*DÉTAILS DU PROBLÈME*:
Dans l'extrait sur le bulletin scolaire, qui le parent appelle-t-il au téléphone après avoir parcouru le bulletin de son enfant ?

*EXTRAIT DU DOCUMENT*:
---+---

Vous êtes un parent. Vous avez la responsabilité de vérifier que votre enfant acquiert les connaissances qui lui seront nécessaires afin de participer à la société québécoise. Fier de votre maturité, vous maîtrisez d'ores et déjà le «modèle» québécois que vous «comparez» au «Système» qui vous apparaît le meilleurs. C'est normal, vous êtes un adulte, vous êtes responsable. Vous savez que vos choix sont les meilleurs puisqu'ils son en accord avec le «modèle» qui est lui-même garantit par le «Système». Maintenant, il s'agit d'évaluer si votre enfant que vous aimez tant, est lui-aussi en accord avec le «modèle». Vous parcourez son bulletin et, horreur! Les notes échappent à votre jugement! Comment alors juger du développement «normal» de votre progénitures? Vous prenez le téléphone et appelez immédiatement le professeur afin d'y voir plus clair. Le bulletin est illisible, incompréhensible. Il ne représente rien, son existence suffit à être une insulte à ce que vous jugez être bien et raisonable. Vous faites des pressions sur votre député qui, incidemment, est aussi un parent. D'autres voix parentales se joignent à la vôtre, on créer une commission, le dossier avance, on fait une refonte du bulletin. Vous allez les avoirs, vous allez faire changer les choses! Bravo!

---+---

*DONNÉES FOURNIES*:
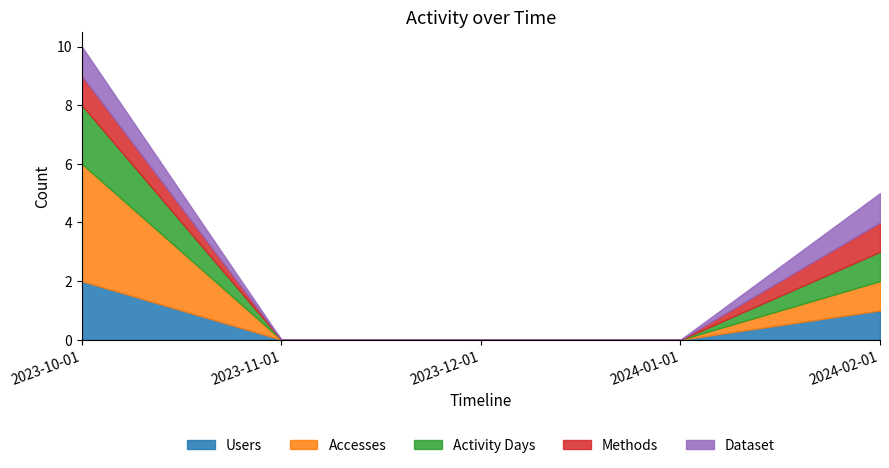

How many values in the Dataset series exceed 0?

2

---+---

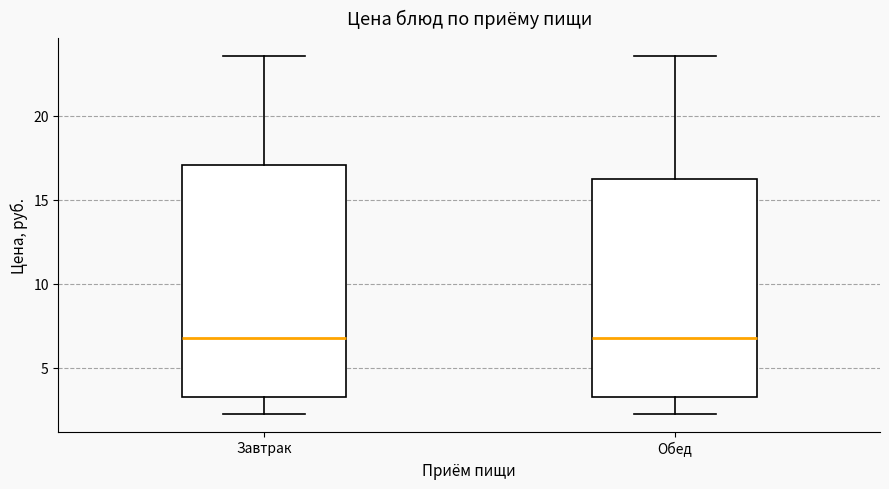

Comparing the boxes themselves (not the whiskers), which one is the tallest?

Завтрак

---+---

*VOTRE SOLUTION*:
Il appelle immédiatement le professeur, afin d'y voir plus clair.